Uncharacterized protein KIAA1109 is a protein that in humans is encoded by the KIAA1109 gene.

This protein has a function that is not yet understood.  KIAA1109 has 3 aliases, FSA (fragile site-associated) protein, MGC110967 and DKFZp781P0474.

Gene

Location 
KIAA1109 is found on the long arm of chromosome 4 (4q27), with the genomic sequence starting at 118,818,167 bp and ending at 119,010,362 bp

Gene Neighborhood 
The gene neighborhood of KIAA1109 involves 4 other genes.
KIAA1109 is a part of the KIAA1109/Tenr/IL2/IL21 gene region. This region consists of the three genes to the right of KIAA1109; ADAD1, IL2 and IL21. 
Another gene located in the neighborhood of KIAA1109 is TRPC3. This gene is to the left of KIAA1109 on the opposite side of the genes described above.

Expression 
According to data on NCBI’s EST Abundance Profile page for KIAA1109, the gene is expressed in many different tissues in humans. Human expression is seen most predominately in parathyroid, muscle, ear, eye, mammary gland, lymph node, thymus in addition to 27 other tissues.   KIAA1109 is also expressed in various disease states including 12 different tumors as well as bladder carcinoma, chondrosarcoma, glioma, leukemia, lymphoma, non-neoplasia, retinoblastoma tissues.  KIAA1109 is expressed in all stages of development from embryoid body to adult, except in infants. No expression of my gene is seen during the infant stage of development.

Promoter 
According to Genomatix’s ElDorado program the promoter region of KIAA1109 is predicted to be 601 base pairs in length. The promoter region starts 500 base pairs upstream of the 5’ UTR of KIAA1109 mRNA transcript and contains part of this 5’ UTR.

Homology 
KIAA1109 is conserved throughout many species. Orthologs have been found in many mammals and other vertebrates. More distant homologs have been identified in animals such as insects. See the mRNA and protein conservation sections below for more details.  No human paralogs for KIAA1109 have been identified.

mRNA

Splice Variants 
KIAA1109 has 13 mRNA splice variants and 6 unspliced variants. Variant A is the longest and most commonly occurring variant of the gene and is the subject of this article. KIAA1109 variant A is made up of 84 exons and is 15,592 base pairs in length. The accession number for this nucleotide is NM_015312.3.

Conservation 
The mRNA sequence of KIAA1109 is highly conserved throughout mammals.
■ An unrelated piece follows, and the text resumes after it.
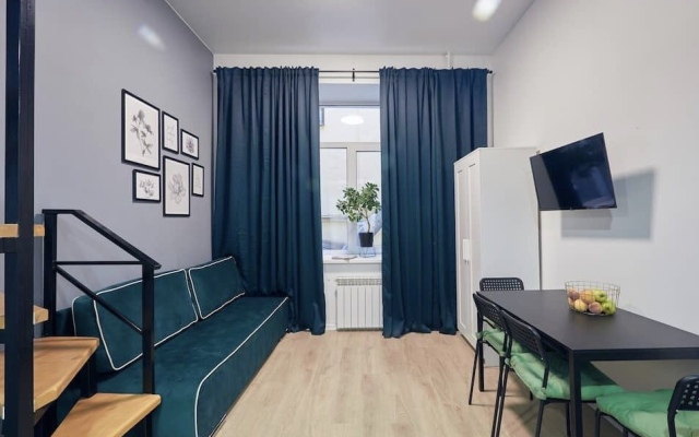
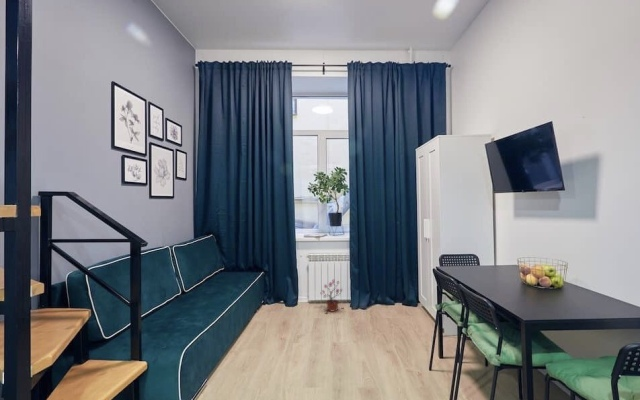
+ potted plant [320,278,344,314]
The mRNA sequence identity to mammals is no less than 81.9% (in platypus) and ranging up to 99.5% (in chimpanzees).   Birds also show fairly high conservation with mRNA sequence identities around 78% in zebra finches.
The table blow shows information on the mRNA orthologs.

Protein

General Properties 
KIAA1109 protein is 5005 amino acids in length,  and has a predicted molecular weight of 555519.38 daltons.   The isoelectirc point of KIAA1109 protein is predicted to be 6.12.

Composition 
The amino acid composition of KIAA1109 protein showed amino acid frequencies within 1.5% of that of normal human proteins for all but Alanine, Serine and Threonine. Alanine has a lower frequency in KIAA1109 than in that of a normal human protein while Serine and Threonine both have a higher frequency in KIAA1109 than in the average human protein.

Conservation 
The amino acid sequence of KIAA1109 is highly conserved throughout mammals. The protein identity ranges from 93.2% in Opossum to 99.8% in Chimpanzees and protein similarity is no less than 97% in all mammals included. Birds continue to show fairly high conservation with protein identities around 90% and proteins similarities at a high 96%. While conservation is still high the lower numbers may be due to small truncations on either, the 5’ and 3’ ends of these sequences.
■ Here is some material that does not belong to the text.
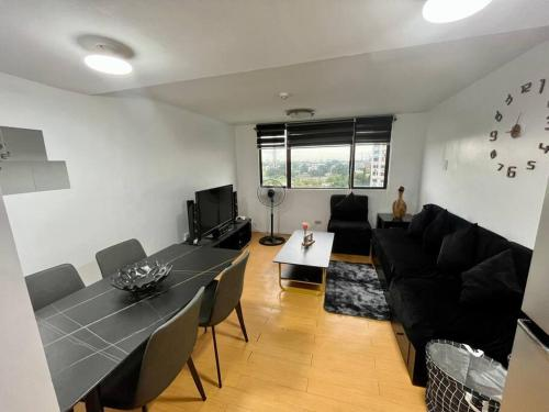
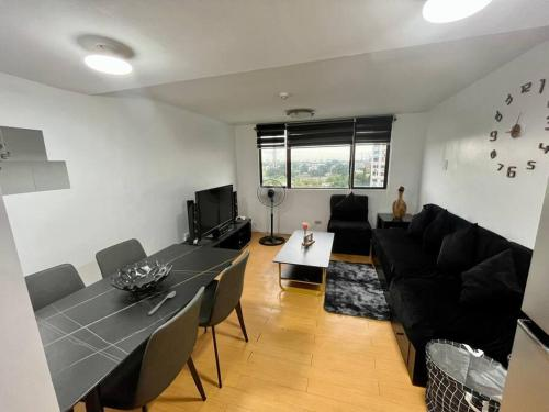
+ spoon [147,290,177,315]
As we move to the more distant species of zebra fish and then the red four beetle and carpenter ant the conservations drops. In the insects the protein identities are down to around 34%.

Conserved Domains 
NCBI conserved domains search identified two domains in KIAA1109. The first is the fragile site associated C-terminus, which is said to be linked to celiac disease susceptibility according to genome-wide-association studies and may also be associated with polycystic kidney disease.   The second conserved region identified by NCBI in KIAA1109 is an uncharacterized conserved protein (DUF2246), whose function is unknown and is conserved in various species from humans to worms.
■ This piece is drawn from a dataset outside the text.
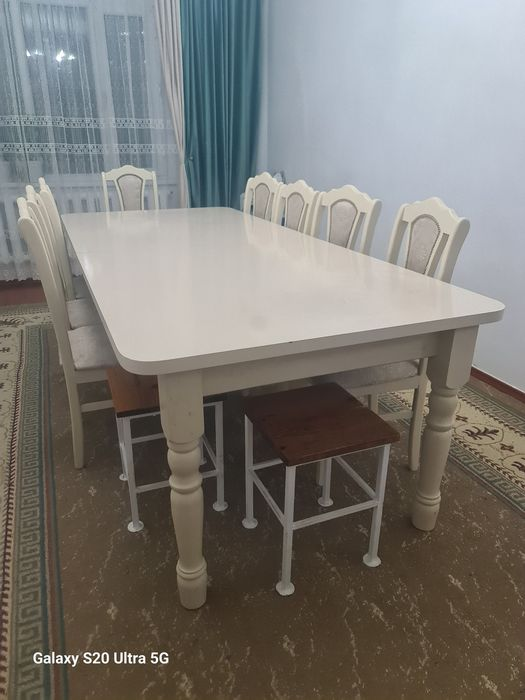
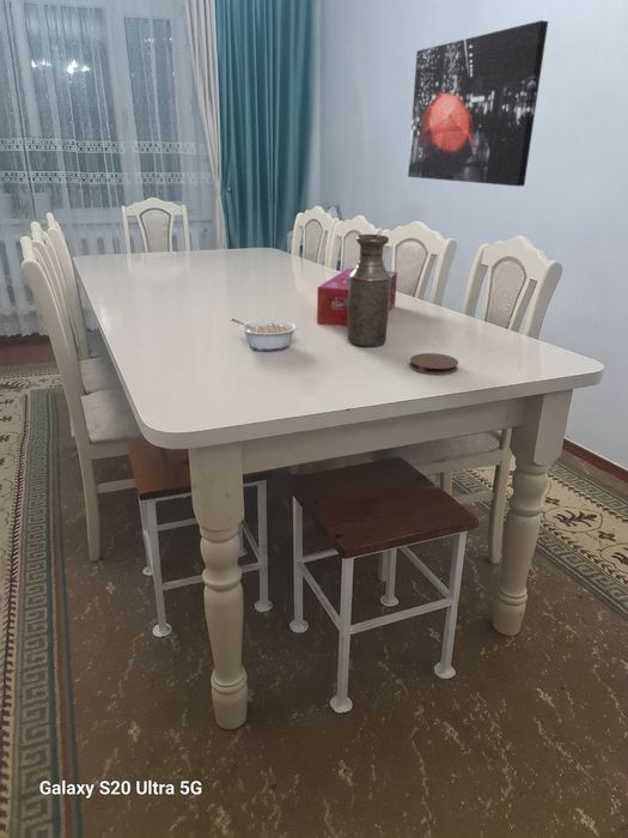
+ tissue box [316,267,398,328]
+ legume [230,317,299,352]
+ coaster [409,352,459,376]
+ bottle [347,233,391,348]
+ wall art [407,19,549,187]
Post Translation Modifications 
KIAA1109 is predicted to undergo various types of post translational modifications including glycate, N-glycosylation, O-GlcNAc, O Glycosylation, Sulfonation and Phosphorylation.

Subcellular Localization 
KIAA1109 contains one transmembrane domain from amino acids 26-46. 
No signal peptides, mitochondrial targeting sequences or chloroplast peptides were predicted for my protein and it is therefore not predicted to localize to secretory pathway, mitochondria or chloroplast.

Interacting Proteins 
MADH2 and Beta-catenin were both found to have a physical interaction with my protein as detached by display technonloy by Miyamoto-Sato et al. 2010.